#### Potongan Tulisan:

Saya sungguh bingung, beberapa orang dan artikel yang pernah saya baca mengatakan bahwa EKAD yang market leader, tapi klaim dari Pitamas merekalah yang market leader. Memang mencari data market share lakban ini sangat susah. Saya gatau siapa yang market leader, tapi saya bisa melakukan riset dan pemeriksaan sendiri mengenai kualitas produk dan seberapa mudah saya menemukannya. Dan kalo saya perhatikan, lakban daimaru lebih banyak digunakan oleh orang2 disekitar saya padahal harganya lebih mahal dari nachi. Saya sempat mewawancarai beberapa pemilik toko, petugas pengiriman barang di JNE dan Tiki, dan juga kasir2 di supermarket tentang alasan mereka menggunakan lakban daimaru. Dan jawaban mereka kompak, yaitu kualitas lem-nya bagus dan proses pendistribusiannya baik. Ada juga sebagian yang menjawab “bos saya dari dulu emang selalu nyetok lakban merk ini”.
Menurut pengamatan saya, salah satu keunggulan EKAD yang tidak dimiliki oleh pesaingnya adalah basis pelanggan EKAD yang lebih ekslusif karena mereka tidak hanya menjual produknya untuk retail, tetapi juga memiliki pelanggan korporasi. Kalo anda melihat video profile EKAD di youtube, maka anda akan menemukan beberapa perusahaan2 besar yang menjadi pelanggan mereka, antara lain Coca-Cola, Unilever, Nestle, Mayora, P&G, Frisian Flag, Kalbe Farma, Transmart Carrefour, Lotte, Philip Morris, Garuda Food, Wilmar, Orang Tua Group, Ace Hardware, Unicharm dll. Sedangkan dalam videonya Pitamas, saya tidak menemukan bahwa mereka memiliki basis pelanggan korporasi, mereka lebih memamerkan tentang pasar ekspor mereka yang lebih luas. Memang secara ekspor, EKAD hanya menjual produknya untuk pasar Malaysia. Tapi ini bisa jadi merupakan suatu keunggulan, karena EKAD bisa lebih fokus untuk memperkuat dan menguasai pasar dalam negeri. Dengan fokus hanya kepada pasar lokal, produk2 lakban yang dihasilkan EKAD akan semakin dikenal oleh mayarakat Indonesia. Apalagi ke depan manajemen perusahaan terus berkomitemen untuk memperluas distribusinya ke Indonesia bagian Timur.

#### Data untuk Diolah:
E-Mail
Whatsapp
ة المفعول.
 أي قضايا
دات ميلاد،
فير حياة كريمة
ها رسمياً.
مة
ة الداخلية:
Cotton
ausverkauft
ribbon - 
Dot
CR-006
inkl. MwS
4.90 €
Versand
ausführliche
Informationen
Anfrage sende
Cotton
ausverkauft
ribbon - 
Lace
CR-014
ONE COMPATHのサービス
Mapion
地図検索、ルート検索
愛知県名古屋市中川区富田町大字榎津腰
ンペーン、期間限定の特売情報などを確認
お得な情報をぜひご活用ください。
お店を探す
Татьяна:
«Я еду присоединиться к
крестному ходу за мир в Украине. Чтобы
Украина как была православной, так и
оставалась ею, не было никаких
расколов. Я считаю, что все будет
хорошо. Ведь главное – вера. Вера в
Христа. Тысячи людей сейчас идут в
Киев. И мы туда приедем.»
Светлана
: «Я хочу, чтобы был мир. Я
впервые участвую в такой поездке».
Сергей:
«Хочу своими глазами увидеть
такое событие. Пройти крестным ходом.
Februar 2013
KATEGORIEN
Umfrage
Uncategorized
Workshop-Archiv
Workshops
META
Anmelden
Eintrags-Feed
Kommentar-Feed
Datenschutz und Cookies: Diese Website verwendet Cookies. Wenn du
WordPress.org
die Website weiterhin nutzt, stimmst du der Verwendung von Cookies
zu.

#### Yang Perlu Dikerjakan:
[a] Susun semua baris di Blok 1 menjadi daftar bernomor dan buang baris yang kosong.
[b] Sambung tulisan tentang lakban itu mulai dari kalimat terakhirnya.
Tulisan tentang lakban dan baris-baris di Blok 1 tidak ada hubungannya satu sama lain.

#### Jawaban Bernomor:
[a]
1. E-Mail
2. Whatsapp
3. ة المفعول.
4.  أي قضايا
5. دات ميلاد،
6. فير حياة كريمة
7. ها رسمياً.
8. مة
9. ة الداخلية:
10. Cotton
11. ausverkauft
12. ribbon - 
13. Dot
14. CR-006
15. inkl. MwS
16. 4.90 €
17. Versand
18. ausführliche
19. Informationen
20. Anfrage sende
21. Cotton
22. ausverkauft
23. ribbon - 
24. Lace
25. CR-014
26. ONE COMPATHのサービス
27. Mapion
28. 地図検索、ルート検索
29. 愛知県名古屋市中川区富田町大字榎津腰
30. ンペーン、期間限定の特売情報などを確認
31. お得な情報をぜひご活用ください。
32. お店を探す
33. Татьяна:
34. «Я еду присоединиться к
35. крестному ходу за мир в Украине. Чтобы
36. Украина как была православной, так и
37. оставалась ею, не было никаких
38. расколов. Я считаю, что все будет
39. хорошо. Ведь главное – вера. Вера в
40. Христа. Тысячи людей сейчас идут в
41. Киев. И мы туда приедем.»
42. Светлана
43. : «Я хочу, чтобы был мир. Я
44. впервые участвую в такой поездке».
45. Сергей:
46. «Хочу своими глазами увидеть
47. такое событие. Пройти крестным ходом.
48. Februar 2013
49. KATEGORIEN
50. Umfrage
51. Uncategorized
52. Workshop-Archiv
53. Workshops
54. META
55. Anmelden
56. Eintrags-Feed
57. Kommentar-Feed
58. Datenschutz und Cookies: Diese Website verwendet Cookies. Wenn du
59. WordPress.org
60. die Website weiterhin nutzt, stimmst du der Verwendung von Cookies
61. zu.

[b]
Selain keunggulan dalam hal basis pelanggan korporasi, EKAD juga memberikan kesempatan bagi tiap2 pelaku usaha untuk memesan lakban dengan desain sesuai kemauan pelanggan. Hal ini bisa dilakukan melalui website yang disediakan EKAD. Jadi di sana pelanggan bisa berkreasi dalam membuat lakban custom sesuai brand usahanya sendiri. Dan lagi2 hal seperti ini tidak saya temukan pada Pitamas. Keunggulan yang ketiga dan ini sangat jelas, yaitu EKAD adalah satu2 nya perusahaan pita perekat yang menjadi perusahaan Terbuka dan listing di Bursa Efek, sehingga GCG mereka lebih terjamin karena publik turut mengawasi serta reputasi mereka akan lebih mudah untuk ditingkatkan.
Bagaimana dengan manajemennya? Saya ceritakan pengalaman saya saat terakhir kali mengikuti RUPS EKAD di 2017 lalu. Dalam RUPS tersebut seluruh direksi dan komisaris perusahaan turut hadir (yaiyalah mereka cuma 5 orang), dan orang yang paling menarik perhatian saya ya siapa lagi kalo bukan Founder dan Dirutnya sendiri, yaitu Bpk. Judi W. Leonardi. Salah satu ungkapan beliau bahwa manajemen perusahaan berkomitmen untuk membagikan bahkan meningkatkan nilai pembayaran dividen kepada pemegang saham setiap tahunnya. Pak Dirut lanjut menambahkan bahwa untuk saat ini perusahaan juga sedang fokus menggunakan laba perusahaan untuk perbaikan dan penambahan kapasitas pabrik dan gudang. Karena pabrik dan gudang saat ini sudah berumur sekitar belasan tahun dan sudah overload.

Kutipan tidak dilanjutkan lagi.